**Your goal**
Print nothing but the lines below starting at the line that holds "21: (598, 423, 9.24)" and ending at the line that holds "37: (439, 501, 10.14)", including both, each exactly as written.

**Supplied records**
_ _ _

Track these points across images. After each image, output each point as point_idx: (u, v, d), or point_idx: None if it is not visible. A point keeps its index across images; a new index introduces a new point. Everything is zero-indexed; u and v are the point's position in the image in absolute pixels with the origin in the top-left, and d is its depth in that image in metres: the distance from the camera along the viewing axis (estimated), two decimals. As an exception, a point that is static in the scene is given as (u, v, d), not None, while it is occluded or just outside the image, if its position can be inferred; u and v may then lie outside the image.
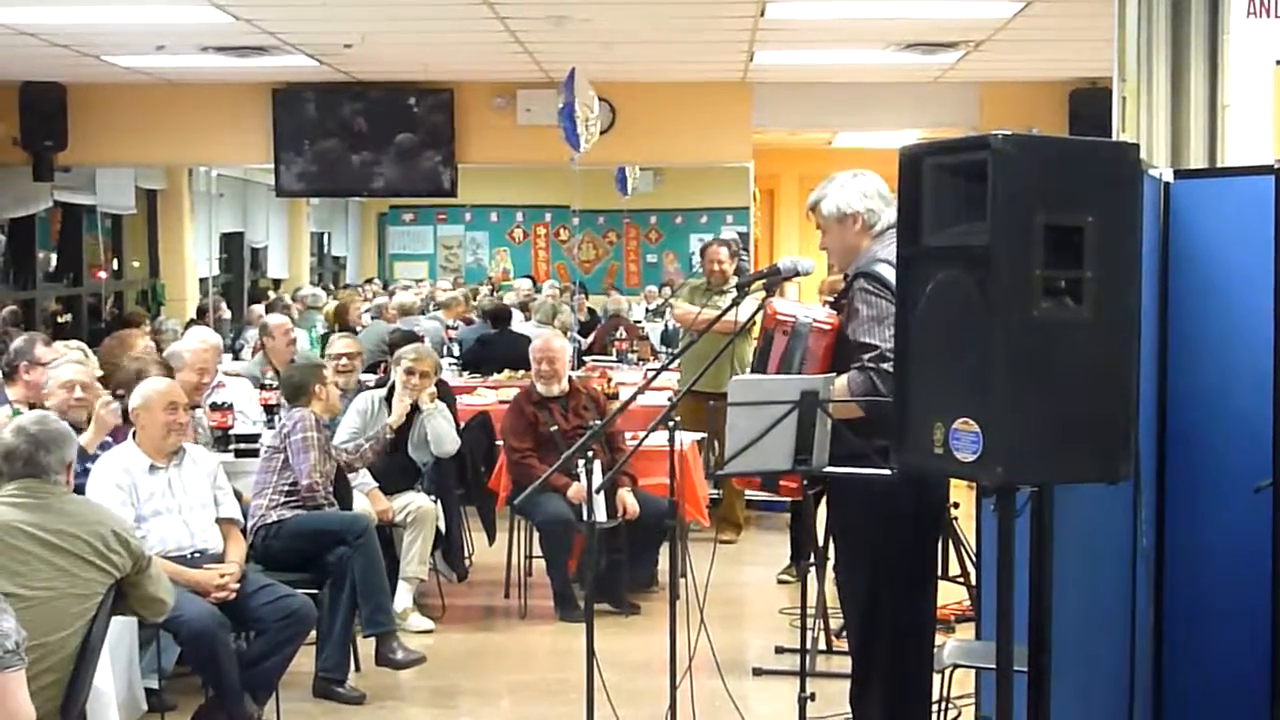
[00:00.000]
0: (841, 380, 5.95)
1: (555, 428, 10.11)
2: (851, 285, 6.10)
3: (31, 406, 8.46)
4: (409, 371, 9.96)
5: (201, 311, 18.26)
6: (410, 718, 8.44)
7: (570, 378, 10.60)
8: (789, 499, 10.02)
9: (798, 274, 6.35)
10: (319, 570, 8.54)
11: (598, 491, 8.36)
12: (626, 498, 10.02)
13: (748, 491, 12.58)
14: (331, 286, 24.88)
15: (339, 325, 17.54)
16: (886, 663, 6.20)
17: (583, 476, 6.94)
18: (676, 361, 8.56)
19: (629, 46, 12.94)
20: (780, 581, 11.05)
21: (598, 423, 9.24)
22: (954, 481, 7.06)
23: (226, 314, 19.51)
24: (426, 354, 10.36)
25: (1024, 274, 4.39)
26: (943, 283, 4.64)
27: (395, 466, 9.96)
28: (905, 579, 6.20)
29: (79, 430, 8.19)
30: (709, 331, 7.64)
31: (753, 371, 6.40)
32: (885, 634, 6.17)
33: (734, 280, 12.41)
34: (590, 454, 6.73)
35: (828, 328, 6.08)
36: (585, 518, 7.14)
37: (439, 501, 10.14)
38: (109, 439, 8.27)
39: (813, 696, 6.49)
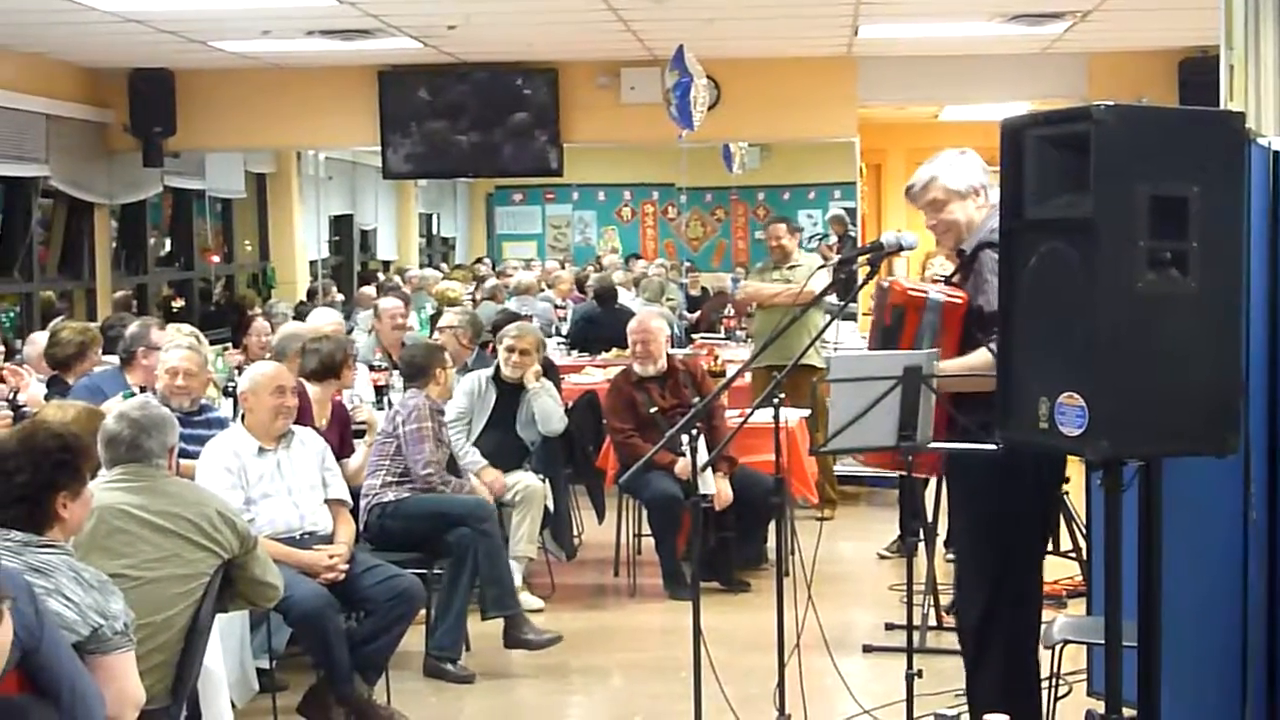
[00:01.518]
0: (985, 354, 5.87)
1: (655, 409, 10.10)
2: (976, 257, 6.07)
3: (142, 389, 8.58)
4: (509, 349, 10.01)
5: (312, 294, 18.36)
6: (521, 697, 8.47)
7: (669, 356, 10.57)
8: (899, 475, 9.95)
9: (901, 249, 6.29)
10: (435, 550, 8.59)
11: (703, 469, 8.35)
12: (720, 484, 9.95)
13: (840, 467, 12.58)
14: (445, 267, 24.98)
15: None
16: (1007, 636, 6.17)
17: (687, 453, 6.93)
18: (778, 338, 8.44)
19: (731, 23, 12.89)
20: (881, 557, 11.02)
21: (698, 400, 9.25)
22: (1064, 455, 7.00)
23: (338, 296, 19.62)
24: (528, 331, 10.40)
25: (1128, 245, 4.36)
26: (1046, 255, 4.61)
27: (504, 446, 9.99)
28: (1028, 550, 6.18)
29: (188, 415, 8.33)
30: (773, 305, 7.50)
31: (879, 349, 6.32)
32: (1008, 607, 6.13)
33: (795, 257, 12.45)
34: (695, 431, 6.71)
35: (959, 302, 6.03)
36: (691, 495, 7.13)
37: (547, 480, 10.15)
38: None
39: (920, 673, 6.44)
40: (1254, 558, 5.78)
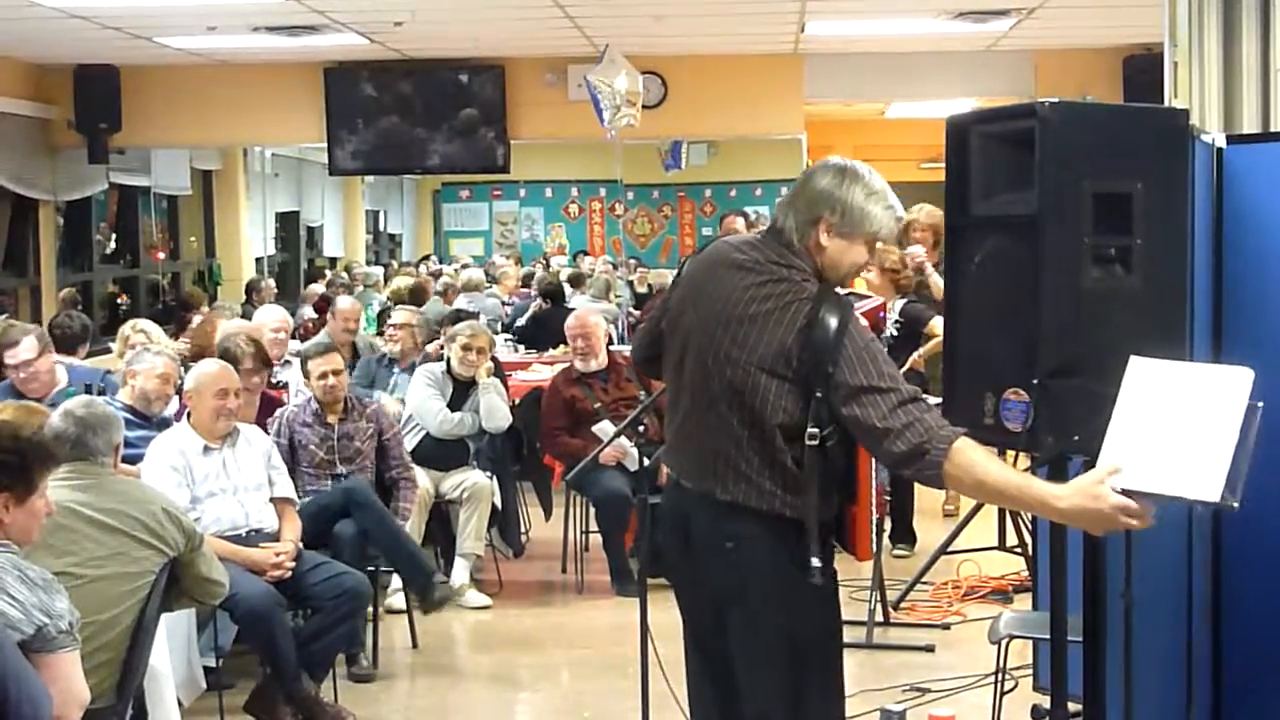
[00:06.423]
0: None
1: (599, 404, 10.11)
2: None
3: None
4: (465, 348, 10.01)
5: (249, 289, 18.25)
6: (469, 694, 8.45)
7: (610, 352, 10.59)
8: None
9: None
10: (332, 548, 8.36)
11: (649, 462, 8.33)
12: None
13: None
14: (394, 263, 24.95)
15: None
16: None
17: (634, 451, 6.91)
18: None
19: (679, 19, 12.90)
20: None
21: (643, 394, 9.28)
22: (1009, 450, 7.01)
23: (273, 290, 19.48)
24: (481, 330, 10.43)
25: (1073, 242, 4.38)
26: (991, 252, 4.63)
27: (450, 444, 9.99)
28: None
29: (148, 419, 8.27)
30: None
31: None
32: None
33: None
34: (642, 428, 6.71)
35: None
36: (639, 492, 7.12)
37: (495, 478, 10.14)
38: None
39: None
40: (1198, 552, 5.82)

_ _ _

**Worked solution**
21: (598, 423, 9.24)
22: (954, 481, 7.06)
23: (226, 314, 19.51)
24: (426, 354, 10.36)
25: (1024, 274, 4.39)
26: (943, 283, 4.64)
27: (395, 466, 9.96)
28: (905, 579, 6.20)
29: (79, 430, 8.19)
30: (709, 331, 7.64)
31: (753, 371, 6.40)
32: (885, 634, 6.17)
33: (734, 280, 12.41)
34: (590, 454, 6.73)
35: (828, 328, 6.08)
36: (585, 518, 7.14)
37: (439, 501, 10.14)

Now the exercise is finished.